Lower Manhattan Businesses Hope Fewer Protesters Mean More Customers

The removal of the Occupy Wall street encampment from Zuccotti Park has left some downtown stores and restaurants optimistic that their business will soon return to normal.

Stacy Tzortzatos, co-owner of Panini and Company across the street from the park, said she has already seeing an uptick of business in the café from former regulars.

 "We had a burst of energy in here, people we hadn't seen in a long time because they couldn't come through the barricading or they just didn't want to see what was in front of the door," she said.
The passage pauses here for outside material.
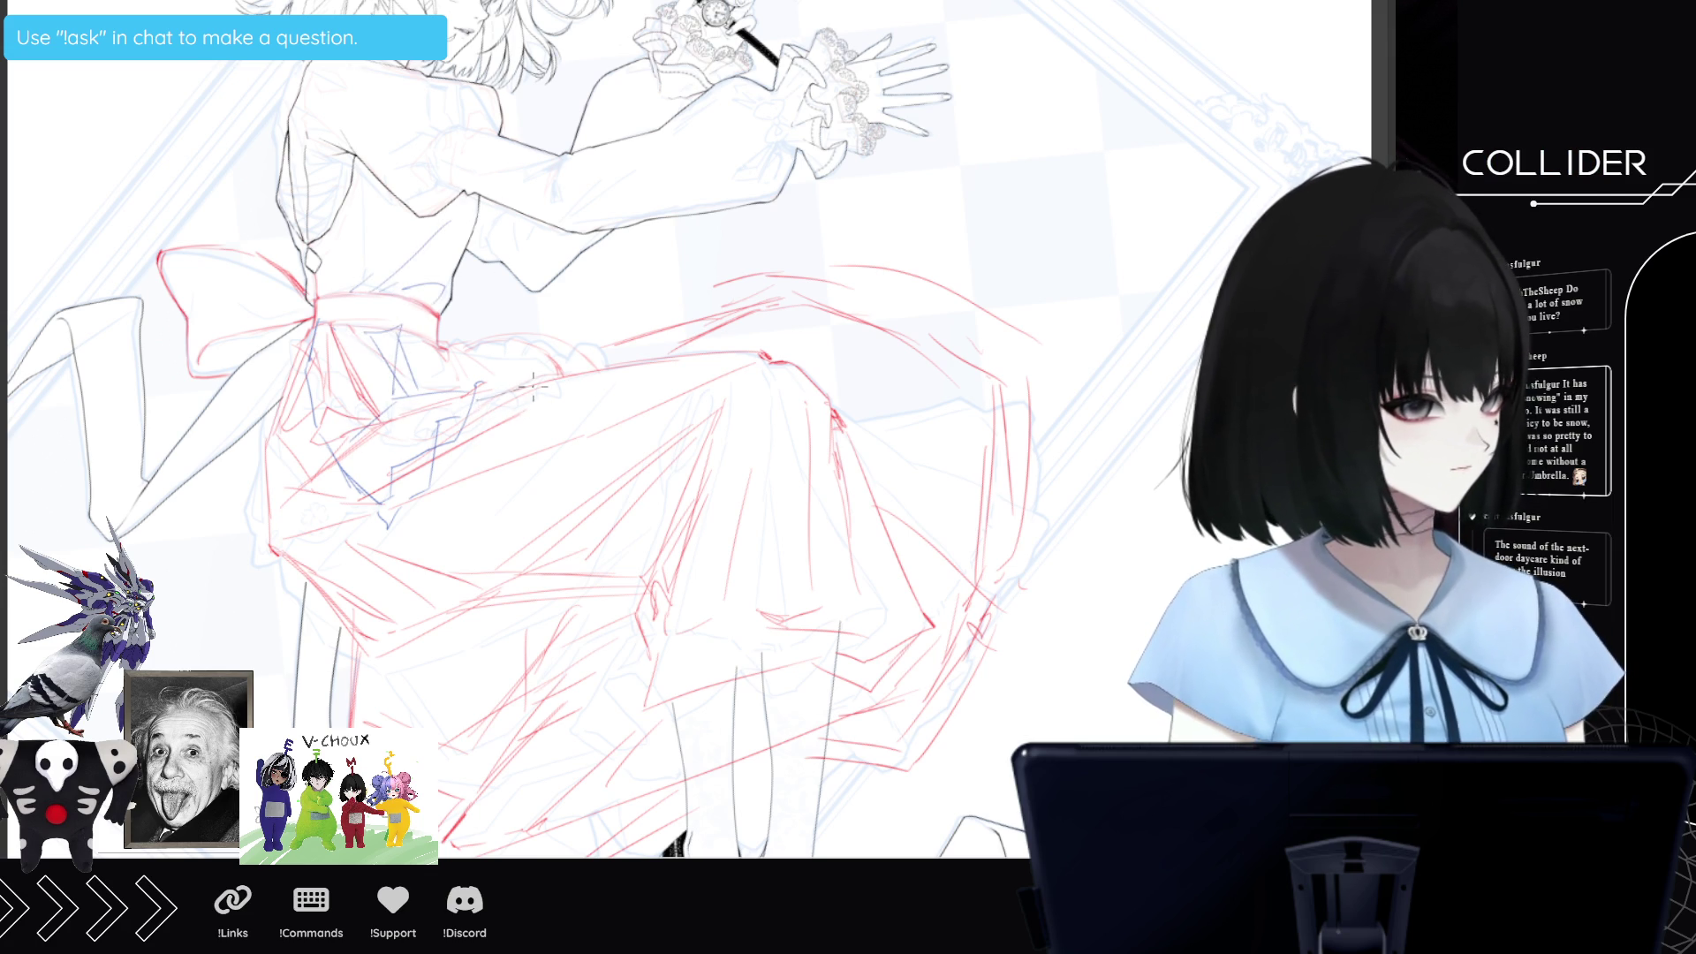
{"action": "left_click_drag", "start_coordinate": [626, 360], "coordinate": [606, 321]}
Tzortzatos said her receipts had been down between 30 percent, due in large part from the lack of easy access from police barricades in Lower Manhattan.
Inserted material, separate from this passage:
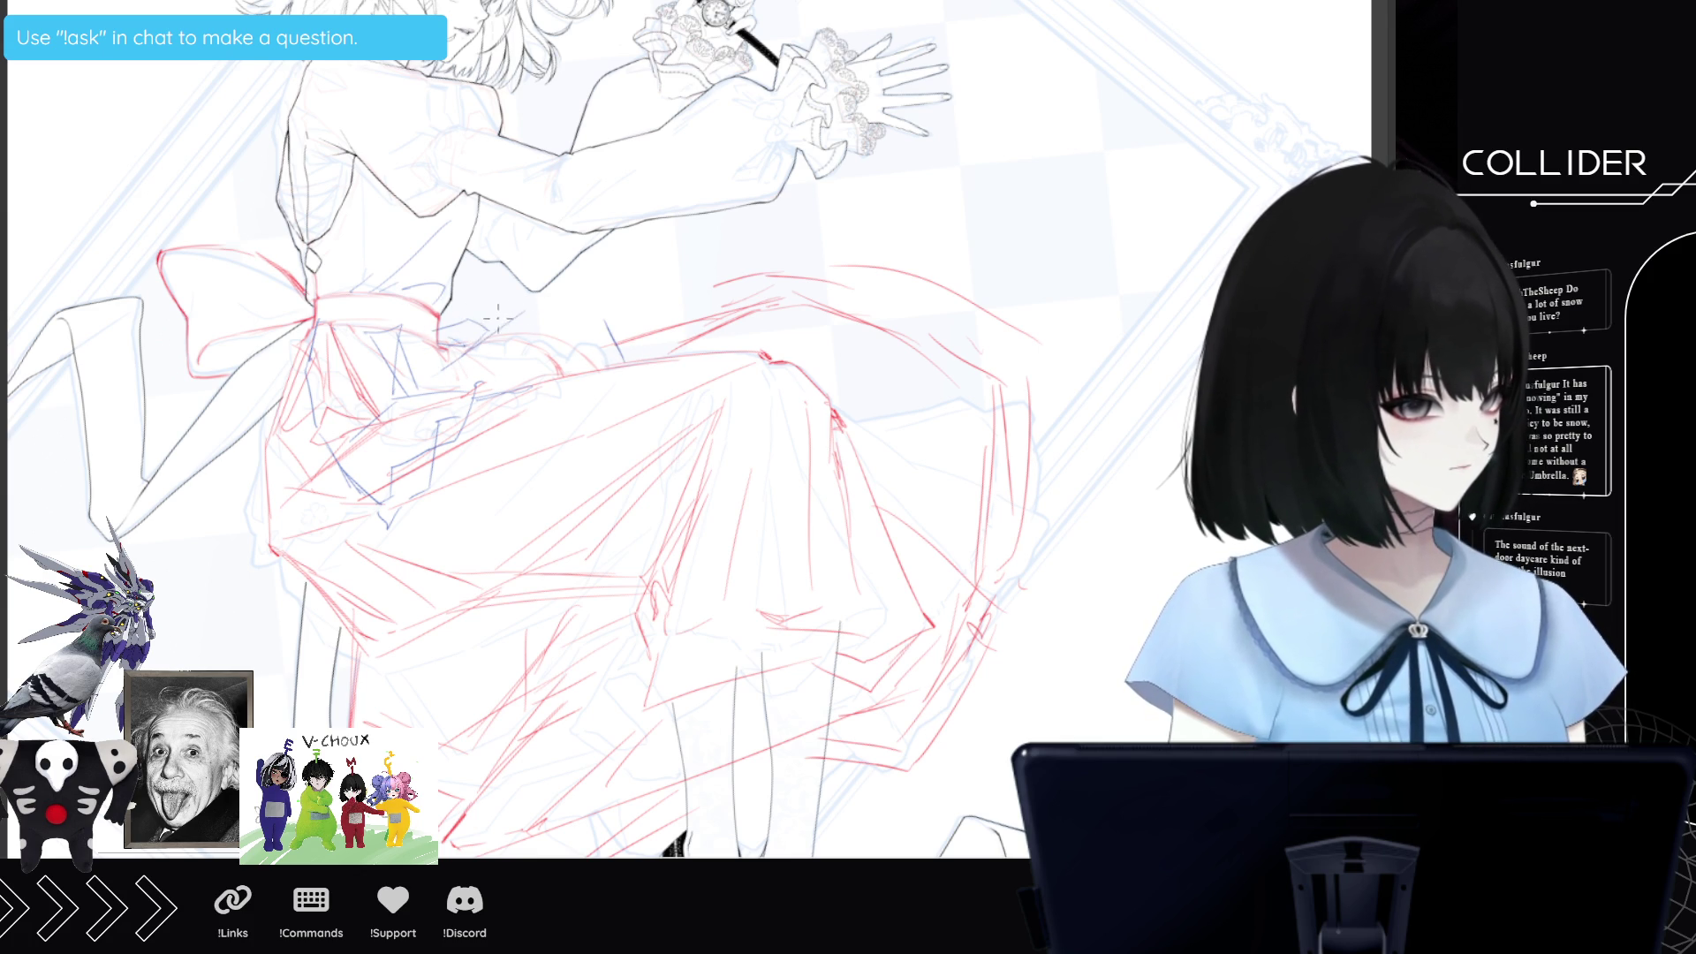
{"action": "mouse_move", "coordinate": [524, 299]}
{"action": "left_mouse_down"}
{"action": "mouse_move", "coordinate": [594, 315]}
{"action": "mouse_move", "coordinate": [633, 358]}
{"action": "left_mouse_up"}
Manager of The Essex World Cafe on Liberty Street, Elio Garcia, said in addition to the barricades, the crowding and chaos of the protests were a drain to his business. Garcia said he doesn’t blame his customers for the dip in sales over the past two months.

"Would you go down a dark alley with smelly people on the corner with hairs and tattoos and curses and naked women? Would you yourself? I wouldn't,” he said.
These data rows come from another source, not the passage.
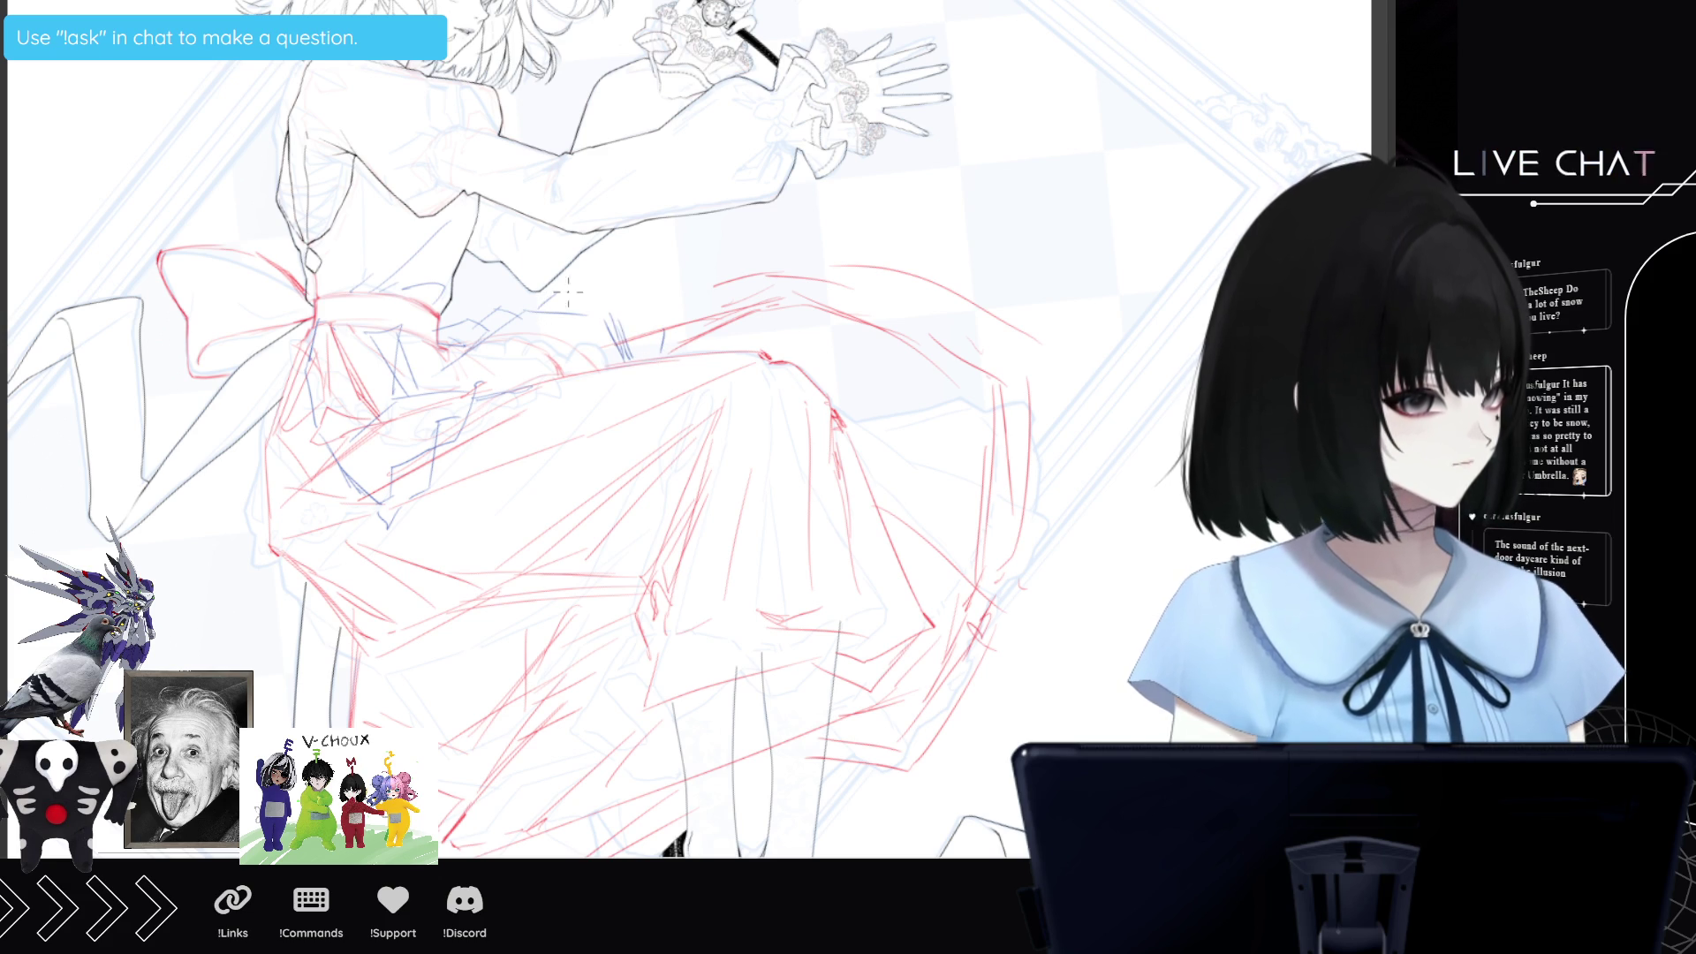
{"action": "mouse_move", "coordinate": [613, 315]}
{"action": "left_mouse_down"}
{"action": "mouse_move", "coordinate": [642, 285]}
{"action": "mouse_move", "coordinate": [660, 318]}
{"action": "mouse_move", "coordinate": [646, 345]}
{"action": "mouse_move", "coordinate": [688, 325]}
{"action": "left_mouse_up"}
Garcia said his business fell 20 percent when the occupiers arrived in September but added the lunch rush was starting to return on Wednesday.

But the Manager of Steve's Pizza on Trinity Place, Ricky Martinez, said even as locals and office workers stopped by less, they actually got a boost from sympathizers of the anti-Wall Street movement. "We delivered some pies from people from other states. We were okay. We didn't have any trouble, except for the bathrooms."

Martinez said he has nothing against the protesters but is glad the area seems calmer for now.

Members of the Occupy Wall Street Community relations committee said they worked with local businesses and created a merchant hotline number to address ongoing concerns.

Zuccotti Park was largely empty Wednesday because of the rain. Protesters found shelter in public indoor areas nearby.